Morningstar disappointed with ING decision
Morningstar says that ING’s decision to wind up its Enhanced Yield (EYF) and Credit Opportunities Fund (EYF) “is a disappointing development”.
Monday, December 15th 2008, 7:10AM
Earlier it put the COF onto “avoid” status and EYF has now joined it on that list. The research house says that “ING's approach makes sense, but investors now have no choice but to await further developments.”“We understand the rationale behind the decision to wind up COF, but are more disappointed about the EYF decision.”
The fund’s strategy invests mainly in New Zealand floating rate assets, including asset-backed securities, corporate notes, and preference shares.
“While ING has not been afraid to delve into lowly-rated credit securities, the firm had always stated that it intended to maintain investment-grade status overall – so Enhanced Yield should have been a reasonable long-term solution.”

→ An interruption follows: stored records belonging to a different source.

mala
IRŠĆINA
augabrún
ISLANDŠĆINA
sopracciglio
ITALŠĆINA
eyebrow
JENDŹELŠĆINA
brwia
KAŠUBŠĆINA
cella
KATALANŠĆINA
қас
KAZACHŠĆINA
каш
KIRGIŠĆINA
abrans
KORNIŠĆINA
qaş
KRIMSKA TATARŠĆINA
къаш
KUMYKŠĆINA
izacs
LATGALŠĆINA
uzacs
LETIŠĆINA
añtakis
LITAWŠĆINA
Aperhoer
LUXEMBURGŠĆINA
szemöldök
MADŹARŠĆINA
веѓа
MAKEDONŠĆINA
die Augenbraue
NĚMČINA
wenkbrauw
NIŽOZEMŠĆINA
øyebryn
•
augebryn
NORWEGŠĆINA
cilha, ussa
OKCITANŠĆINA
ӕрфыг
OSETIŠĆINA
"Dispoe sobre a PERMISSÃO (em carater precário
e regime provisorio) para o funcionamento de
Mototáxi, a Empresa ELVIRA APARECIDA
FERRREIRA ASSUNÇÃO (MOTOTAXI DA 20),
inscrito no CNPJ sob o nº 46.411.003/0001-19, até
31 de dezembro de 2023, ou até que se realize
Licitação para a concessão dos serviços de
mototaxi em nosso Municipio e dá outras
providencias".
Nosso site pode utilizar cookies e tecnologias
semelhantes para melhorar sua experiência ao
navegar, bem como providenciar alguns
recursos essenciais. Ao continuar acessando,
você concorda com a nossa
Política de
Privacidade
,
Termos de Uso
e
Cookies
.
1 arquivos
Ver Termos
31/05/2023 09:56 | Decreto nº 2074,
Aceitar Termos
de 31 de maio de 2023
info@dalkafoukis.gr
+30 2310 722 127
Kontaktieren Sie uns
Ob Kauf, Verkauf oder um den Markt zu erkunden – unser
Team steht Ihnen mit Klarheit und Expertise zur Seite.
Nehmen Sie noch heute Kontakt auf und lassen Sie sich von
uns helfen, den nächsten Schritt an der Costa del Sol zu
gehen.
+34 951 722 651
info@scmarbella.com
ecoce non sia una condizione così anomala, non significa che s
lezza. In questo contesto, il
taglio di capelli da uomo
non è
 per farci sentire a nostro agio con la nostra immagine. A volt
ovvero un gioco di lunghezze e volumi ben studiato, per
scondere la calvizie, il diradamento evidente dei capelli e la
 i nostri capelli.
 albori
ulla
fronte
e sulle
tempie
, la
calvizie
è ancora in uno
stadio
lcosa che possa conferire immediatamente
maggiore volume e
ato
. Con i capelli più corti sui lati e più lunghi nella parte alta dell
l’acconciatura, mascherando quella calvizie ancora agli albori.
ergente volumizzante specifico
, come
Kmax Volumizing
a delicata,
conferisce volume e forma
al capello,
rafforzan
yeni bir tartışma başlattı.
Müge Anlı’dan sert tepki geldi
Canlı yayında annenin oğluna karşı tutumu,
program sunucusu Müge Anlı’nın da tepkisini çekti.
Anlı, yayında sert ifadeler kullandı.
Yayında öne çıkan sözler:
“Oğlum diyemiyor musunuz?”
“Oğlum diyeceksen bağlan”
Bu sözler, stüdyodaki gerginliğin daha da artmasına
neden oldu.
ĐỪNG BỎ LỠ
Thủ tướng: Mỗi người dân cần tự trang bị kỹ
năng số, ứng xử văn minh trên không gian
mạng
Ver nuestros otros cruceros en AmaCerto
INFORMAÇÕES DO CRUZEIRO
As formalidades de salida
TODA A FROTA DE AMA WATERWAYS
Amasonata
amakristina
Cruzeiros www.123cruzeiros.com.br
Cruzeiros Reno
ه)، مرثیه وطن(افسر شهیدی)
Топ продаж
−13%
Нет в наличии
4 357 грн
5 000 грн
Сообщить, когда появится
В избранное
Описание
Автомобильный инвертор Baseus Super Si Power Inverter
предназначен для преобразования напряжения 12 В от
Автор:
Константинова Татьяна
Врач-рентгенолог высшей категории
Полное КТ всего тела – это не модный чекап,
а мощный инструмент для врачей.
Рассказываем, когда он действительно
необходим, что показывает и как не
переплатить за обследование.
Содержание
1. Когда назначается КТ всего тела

“The deteriorating credit environment, rush towards government-guaranteed investments, and collateral damage to Enhanced Yield's reputation by its association with Credit Opportunities has seen Enhanced Yield's fund size almost halve to $27 million. The business case for leaving such a strategy open is also now significantly less attractive.”
Enhanced Yield has around 30% of its investments in private loans, which ING has indicated it will attempt to sell on to a third party without the need to do so at distressed prices. The outcome for Credit Opportunities will be very different. The illiquid nature of the majority of its holdings is likely to mean that it will take some time before investors receive any return of their capital.